Document text →
********************

With both scopes setup side-by-side in the late winter snow at the end of my garden, where we could catch Mars and the Moon (just one day past full) on the rise, it was already brutally cold and frosty, so this was going to be a fairly swift comparison! The fact that both scopes share the same focal ratio meant that we could swap eyepieces between them to get identical powers.

The first target was the Moon and it was immediately obvious that, although basically similar in both scopes, the view through the Tele Vue was a bit more pleasing. We swapped between eyepieces to give powers ranging from 15x to 120x, mainly TV Plossls, Radians and the Nagler 3-6mm zoom. Neither scope showed much chromatic aberration either side of focus, but the ED80 gave a slight tinge of purple to shadows and the Moon’s limb in focus. What’s more, the Equinox didn’t seem quite as sharp and the Moon’s limb was suffused with a glow of scattered light absent in the Tele Vue, making the view through the TV76 seem whiter and harder and with more contrast.

On the mechanical side, nice though the dual-speed focuser of the Equinox is, it didn’t offer much greater utility than the super-smooth rack and pinion on the Tele Vue (some have said that the more recent satin-tubed focusers aren’t quite as smooth as the chrome-tubed ones and I agree).

If the Moon through the Equinox seemed a bit soft compared to the perfect view through the TV76, the same couldn’t have been said of the deep sky objects we viewed earlier, before Moonrise. Both scopes gave a commendably flat sharp field, with excellent definition on the Orion Nebula and pinpoint stars in the Trapezium. Contrast on the nebulosity was much the same in both scopes, but I thought stars were a bit tighter and more diamond-like in the TV76, though the difference was tiny. My mate observed that the view through the ED80 seemed wider and I agreed. When we checked, the FOV was the same, as expected, but the fainter stars in the ED80 were brighter due to its larger aperture (80mm vs 76mm = 10% more light gathering).

M31 was similar in both scopes and looks great at this focal length which gets much of the galaxy in the field in a way bigger scopes just can’t.

Turning to Mars just after opposition with a disk size of about 14 arcsecs, views were much the same, though the altaz mounts we were using were awkward at the high powers needed to resolve detail. Nonetheless, Syrtis Major was clearly seen in both scopes at 120x. I couldn’t see much difference between the two, but thought high-power focus was a little snappier in the 76.

********************

Provided material →
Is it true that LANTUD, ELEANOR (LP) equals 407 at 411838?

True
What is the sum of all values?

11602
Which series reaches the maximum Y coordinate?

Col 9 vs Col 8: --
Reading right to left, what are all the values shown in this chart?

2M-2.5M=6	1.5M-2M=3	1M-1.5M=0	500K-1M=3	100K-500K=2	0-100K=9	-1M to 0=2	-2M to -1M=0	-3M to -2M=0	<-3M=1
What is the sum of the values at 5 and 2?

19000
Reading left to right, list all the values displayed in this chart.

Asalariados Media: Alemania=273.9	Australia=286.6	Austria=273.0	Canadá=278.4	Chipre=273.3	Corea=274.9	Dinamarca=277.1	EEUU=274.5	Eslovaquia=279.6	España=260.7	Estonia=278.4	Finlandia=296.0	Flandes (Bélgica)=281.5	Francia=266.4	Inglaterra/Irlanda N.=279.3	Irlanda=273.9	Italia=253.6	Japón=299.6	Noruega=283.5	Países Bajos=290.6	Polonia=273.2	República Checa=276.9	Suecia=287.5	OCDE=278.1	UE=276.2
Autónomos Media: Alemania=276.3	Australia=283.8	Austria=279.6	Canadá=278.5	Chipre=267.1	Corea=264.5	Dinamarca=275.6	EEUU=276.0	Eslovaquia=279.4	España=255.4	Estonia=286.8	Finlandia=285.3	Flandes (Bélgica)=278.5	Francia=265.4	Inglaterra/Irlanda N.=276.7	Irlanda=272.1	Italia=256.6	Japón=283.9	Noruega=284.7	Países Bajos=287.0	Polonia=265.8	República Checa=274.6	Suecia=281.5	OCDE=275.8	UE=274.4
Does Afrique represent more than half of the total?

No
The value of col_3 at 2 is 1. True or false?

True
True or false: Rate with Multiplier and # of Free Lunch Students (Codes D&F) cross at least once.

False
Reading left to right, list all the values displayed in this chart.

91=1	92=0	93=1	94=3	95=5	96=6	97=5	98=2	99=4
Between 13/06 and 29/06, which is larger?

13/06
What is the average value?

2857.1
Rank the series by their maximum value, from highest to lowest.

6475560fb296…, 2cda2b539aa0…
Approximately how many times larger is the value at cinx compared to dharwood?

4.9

********************

Brief →
Rewrite the part of the telescope comparison starting at "On the mechanical" and ending at "and I agree).", swapping "Equinox" for "ED80".

Result for this exercise →
On the mechanical side, nice though the dual-speed focuser of the ED80 is, it didn’t offer much greater utility than the super-smooth rack and pinion on the Tele Vue (some have said that the more recent satin-tubed focusers aren’t quite as smooth as the chrome-tubed ones and I agree).